WHAT TO WORK ON –
Leaving the pictures aside, repeat each line below exactly.
SUPPLIED MATERIAL: Begin
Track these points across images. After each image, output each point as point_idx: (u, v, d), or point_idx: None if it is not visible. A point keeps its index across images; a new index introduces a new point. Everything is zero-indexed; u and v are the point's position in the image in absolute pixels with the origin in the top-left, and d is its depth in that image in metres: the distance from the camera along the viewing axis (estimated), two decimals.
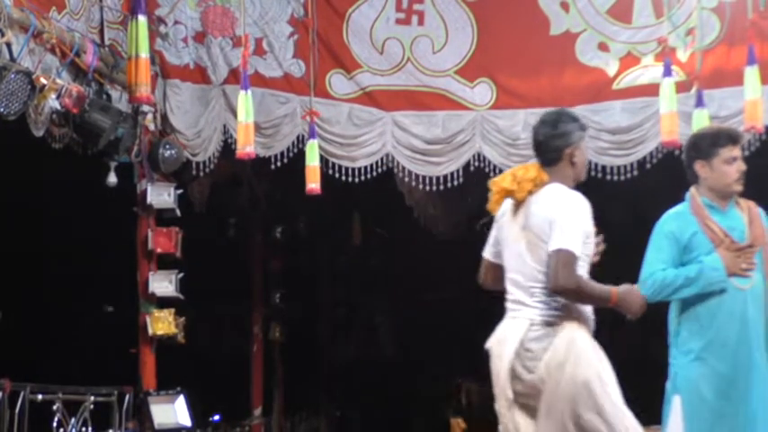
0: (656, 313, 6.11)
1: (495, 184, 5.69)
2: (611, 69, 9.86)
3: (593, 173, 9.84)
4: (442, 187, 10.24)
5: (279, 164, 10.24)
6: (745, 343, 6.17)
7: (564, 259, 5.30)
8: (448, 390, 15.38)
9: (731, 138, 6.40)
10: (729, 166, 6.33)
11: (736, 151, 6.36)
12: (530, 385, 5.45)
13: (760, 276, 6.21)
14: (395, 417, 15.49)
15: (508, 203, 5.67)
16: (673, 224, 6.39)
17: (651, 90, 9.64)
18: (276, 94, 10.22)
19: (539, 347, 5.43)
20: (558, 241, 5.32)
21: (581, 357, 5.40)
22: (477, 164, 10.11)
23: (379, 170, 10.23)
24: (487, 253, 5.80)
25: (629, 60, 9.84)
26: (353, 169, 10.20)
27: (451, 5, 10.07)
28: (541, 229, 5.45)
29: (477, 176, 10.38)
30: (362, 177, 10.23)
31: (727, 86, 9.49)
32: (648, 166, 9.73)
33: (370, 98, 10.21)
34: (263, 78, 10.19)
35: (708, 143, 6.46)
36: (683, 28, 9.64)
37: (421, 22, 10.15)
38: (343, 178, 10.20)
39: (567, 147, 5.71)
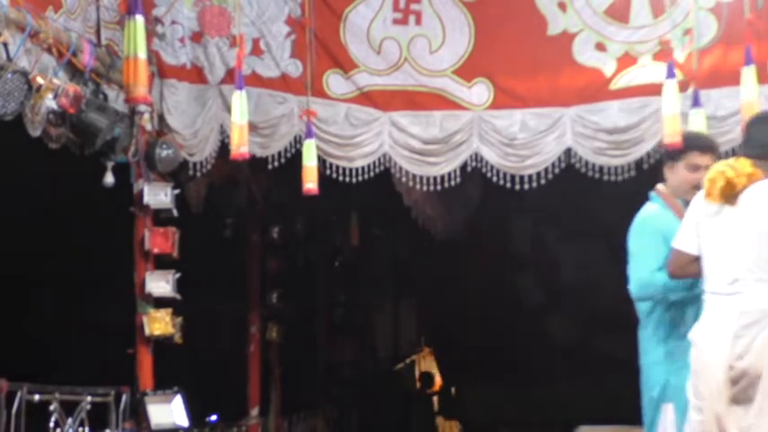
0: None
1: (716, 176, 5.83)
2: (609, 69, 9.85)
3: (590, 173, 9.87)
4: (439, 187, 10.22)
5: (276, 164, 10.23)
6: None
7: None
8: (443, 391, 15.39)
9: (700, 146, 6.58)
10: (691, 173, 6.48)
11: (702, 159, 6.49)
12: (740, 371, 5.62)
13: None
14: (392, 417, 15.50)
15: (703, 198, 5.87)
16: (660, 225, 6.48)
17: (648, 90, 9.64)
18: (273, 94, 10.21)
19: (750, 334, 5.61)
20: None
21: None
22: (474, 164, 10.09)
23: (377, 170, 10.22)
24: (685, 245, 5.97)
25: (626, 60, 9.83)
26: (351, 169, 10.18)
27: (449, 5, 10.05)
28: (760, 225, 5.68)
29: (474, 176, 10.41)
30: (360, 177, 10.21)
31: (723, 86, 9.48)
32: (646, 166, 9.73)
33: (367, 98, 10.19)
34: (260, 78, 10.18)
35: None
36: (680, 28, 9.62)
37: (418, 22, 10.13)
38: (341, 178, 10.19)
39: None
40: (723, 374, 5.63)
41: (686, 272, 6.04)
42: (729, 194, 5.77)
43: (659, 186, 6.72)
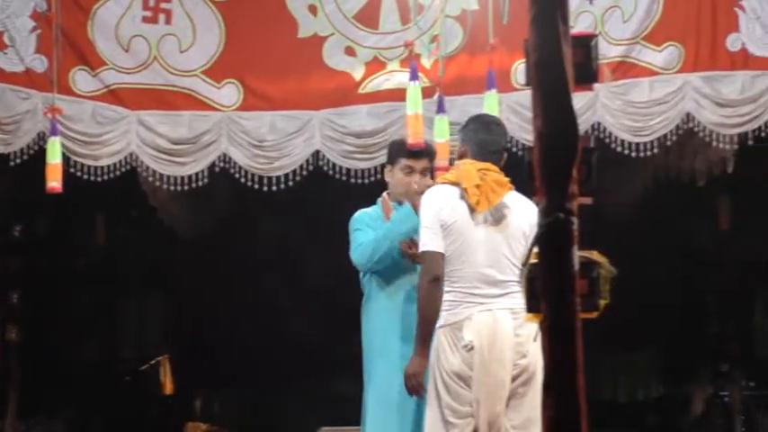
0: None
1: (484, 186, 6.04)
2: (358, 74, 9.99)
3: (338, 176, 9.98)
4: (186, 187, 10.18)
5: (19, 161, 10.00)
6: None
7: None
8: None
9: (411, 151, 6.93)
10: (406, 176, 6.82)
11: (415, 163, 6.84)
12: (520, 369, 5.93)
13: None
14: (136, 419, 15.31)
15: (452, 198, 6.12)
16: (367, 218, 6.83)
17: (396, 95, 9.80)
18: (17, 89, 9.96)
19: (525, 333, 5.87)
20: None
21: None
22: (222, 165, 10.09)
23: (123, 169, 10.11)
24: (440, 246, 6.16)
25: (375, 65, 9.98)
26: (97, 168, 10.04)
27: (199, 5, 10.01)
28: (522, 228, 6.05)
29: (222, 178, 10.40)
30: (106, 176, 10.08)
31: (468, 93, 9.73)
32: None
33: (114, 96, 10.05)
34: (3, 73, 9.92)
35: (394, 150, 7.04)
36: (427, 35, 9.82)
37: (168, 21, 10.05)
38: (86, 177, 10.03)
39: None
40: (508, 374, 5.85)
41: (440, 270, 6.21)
SUPPLIED MATERIAL: End
TASK RESULT –
Track these points across images. After each image, output each point as point_idx: (u, v, d), or point_idx: None if it is not visible. A point keeps its index across images; a new index introduces a new point. Everything is zero-indexed; u and v are the point's position in the image in absolute pixels with the origin in the top-left, and d is its depth in that image in metres: the distance from the camera along the viewing axis (estimated), two decimals.
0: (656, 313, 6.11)
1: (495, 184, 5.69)
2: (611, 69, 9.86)
3: (593, 173, 9.84)
4: (442, 187, 10.24)
5: (279, 164, 10.24)
6: (745, 343, 6.17)
7: (564, 259, 5.30)
8: (448, 390, 15.38)
9: (731, 138, 6.40)
10: (729, 166, 6.33)
11: (736, 151, 6.36)
12: (530, 385, 5.45)
13: (760, 276, 6.21)
14: (395, 417, 15.49)
15: (508, 203, 5.67)
16: (673, 224, 6.39)
17: (651, 90, 9.64)
18: (276, 94, 10.22)
19: (539, 347, 5.43)
20: (558, 241, 5.32)
21: (581, 357, 5.40)
22: (477, 164, 10.11)
23: (379, 170, 10.23)
24: (487, 253, 5.80)
25: (629, 60, 9.84)
26: (353, 169, 10.20)
27: (451, 5, 10.07)
28: (541, 229, 5.45)
29: (477, 176, 10.38)
30: (362, 177, 10.23)
31: (727, 86, 9.49)
32: (648, 166, 9.73)
33: (370, 98, 10.21)
34: (263, 78, 10.19)
35: (708, 143, 6.46)
36: (683, 28, 9.64)
37: (421, 22, 10.15)
38: (343, 178, 10.20)
39: (567, 147, 5.71)
0: None
1: (716, 176, 5.83)
2: (609, 69, 9.85)
3: (590, 173, 9.87)
4: (439, 187, 10.22)
5: (276, 164, 10.23)
6: None
7: None
8: (443, 391, 15.39)
9: (700, 146, 6.58)
10: (691, 173, 6.48)
11: (702, 159, 6.49)
12: (740, 371, 5.62)
13: None
14: (392, 417, 15.50)
15: (703, 198, 5.87)
16: (660, 225, 6.48)
17: (648, 90, 9.64)
18: (273, 94, 10.21)
19: (750, 334, 5.61)
20: None
21: None
22: (474, 164, 10.09)
23: (377, 170, 10.22)
24: (685, 245, 5.97)
25: (626, 60, 9.83)
26: (351, 169, 10.18)
27: (449, 5, 10.05)
28: (760, 225, 5.68)
29: (474, 176, 10.41)
30: (360, 177, 10.21)
31: (723, 86, 9.48)
32: (646, 166, 9.73)
33: (367, 98, 10.19)
34: (260, 78, 10.18)
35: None
36: (680, 28, 9.62)
37: (418, 22, 10.13)
38: (341, 178, 10.19)
39: None
40: (723, 374, 5.63)
41: (686, 272, 6.04)
42: (729, 194, 5.77)
43: (659, 186, 6.72)
0: None
1: (484, 186, 6.04)
2: (358, 74, 9.99)
3: (338, 176, 9.98)
4: (186, 187, 10.18)
5: (19, 161, 10.00)
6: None
7: None
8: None
9: (411, 151, 6.93)
10: (406, 176, 6.82)
11: (415, 163, 6.84)
12: (520, 369, 5.93)
13: None
14: (136, 419, 15.31)
15: (452, 198, 6.12)
16: (367, 218, 6.83)
17: (396, 95, 9.80)
18: (17, 89, 9.96)
19: (525, 333, 5.87)
20: None
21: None
22: (222, 165, 10.09)
23: (123, 169, 10.11)
24: (440, 246, 6.16)
25: (375, 65, 9.98)
26: (97, 168, 10.04)
27: (199, 5, 10.01)
28: (522, 228, 6.05)
29: (222, 178, 10.40)
30: (106, 176, 10.08)
31: (468, 93, 9.73)
32: None
33: (114, 96, 10.05)
34: (3, 73, 9.92)
35: (394, 150, 7.04)
36: (427, 35, 9.82)
37: (168, 21, 10.05)
38: (86, 177, 10.03)
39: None
40: (508, 374, 5.85)
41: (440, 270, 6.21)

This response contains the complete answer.